Mit den Finanzen hat er sich früh verbündet. Er machte eine KV-Lehre bei der heutigen Ypsotec AG, arbeitete unter anderem bei ETA und Agathon. Die Finanzen haben ihn immer fasziniert – so sehr, dass er sich weiterbildete und bis zu seinem Eintritt bei den Unternehmen, für die er heute tätig ist, auch als Steuerexperte beim Steueramt des Kantons Solothurn arbeitete. So ist das eigentlich wenig erstaunlich, dass er in Gremien berufen wird, um seine Kompetenzen einbringen zu können. Das sagt nicht er. Das lässt sich ganz einfach aus seinem Lebenslauf schliessen.

Ganz schön sportiv

Wer über seine berufliche Tätigkeit hinaus engagiert ist, der muss sportlich zumindest eine Grundkondition ausweisen können. Silvio Bertini, da reicht ein kurzer Blick, ist sportlich. Da lässt er keinen Zweifel offen. Die Zeit, als er 2.-Liga-Fussball spielte, ist schon lange her. Fit hält er sich mit Biken, und ab und an sieht man ihn auch auf dem Rund des Tissot Velodrome. Im Winter fährt er Ski, vor allem in Grindelwald. Aber diese Sportarten stehen nicht zuvorderst auf der Liste, wenn er nach seinen Freizeitaktivitäten gefragt wird. Da steht ganz vorne: Ich bin ein Familienmensch. Und zur Familie gehören nicht nur seine Kinder, seine Frau und die Geschwister, sondern auch ein Golden Retriever, mit dem er gerne spazieren geht, dies unter kundiger Führung seiner Frau, die Hundetrainerin ist. In seiner Garage steht ein Wohnmobil. Das sei bei ihm keine Modeerscheinung; sie seien schon vor vielen Jahren durch die USA und Kanada gereist. Wenn er dann dereinst in den Ruhestand geht – «nicht von 100 auf 0», verspricht er –, gebe es dann Freiraum, um mal ein bis zwei Monate am Stück in die Ferne zu reisen.

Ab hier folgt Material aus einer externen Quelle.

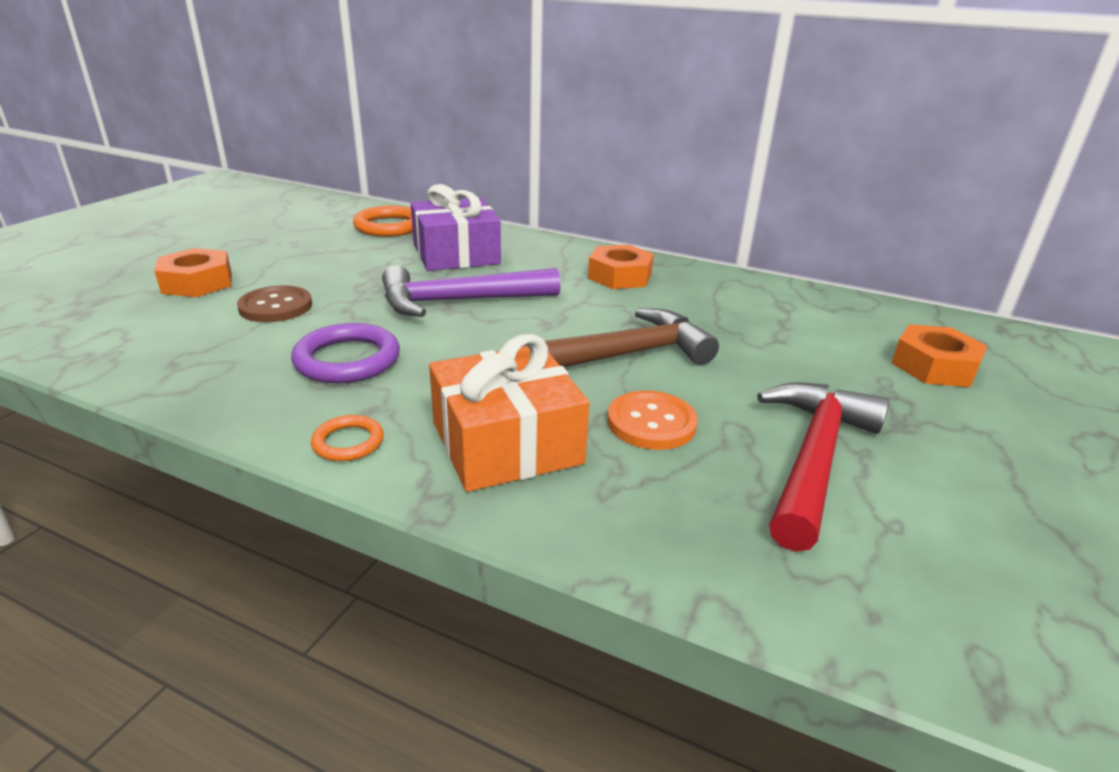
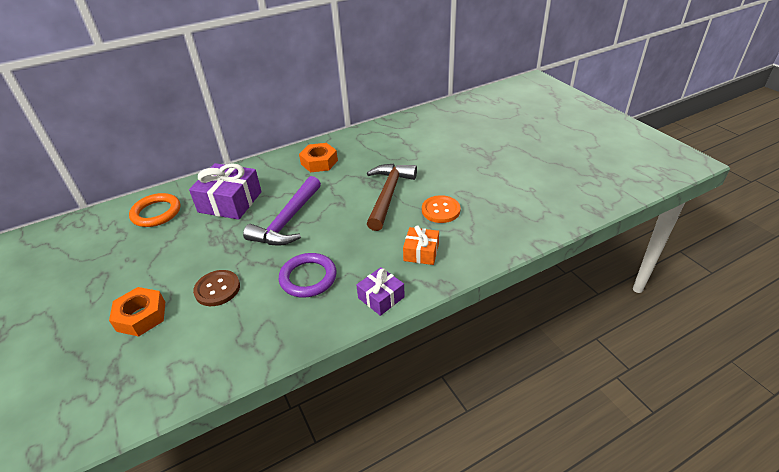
camera: 50 degrees left, 10 degrees up
(348, 442) = (381, 297): orange ring -> purple gift
(506, 443) = (421, 252): orange gift -> orange gift, size x0.57
(813, 458) = (491, 186): red hammer -> none
(934, 366) = (466, 130): orange nut -> none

Ich frage ihn, kenne aber die Antwort: Wo trifft man Silvio Bertini bei grösseren Veranstaltungen und ausserhalb seiner Tätigkeiten? Er sei kein Partygänger, und er sei schon gar kein Freund von Menschenansammlungen. Und er brauche auch keine 100 Freunde – «ein paar wenige reichen völlig aus». Und dazu natürlich vor allem die Familie.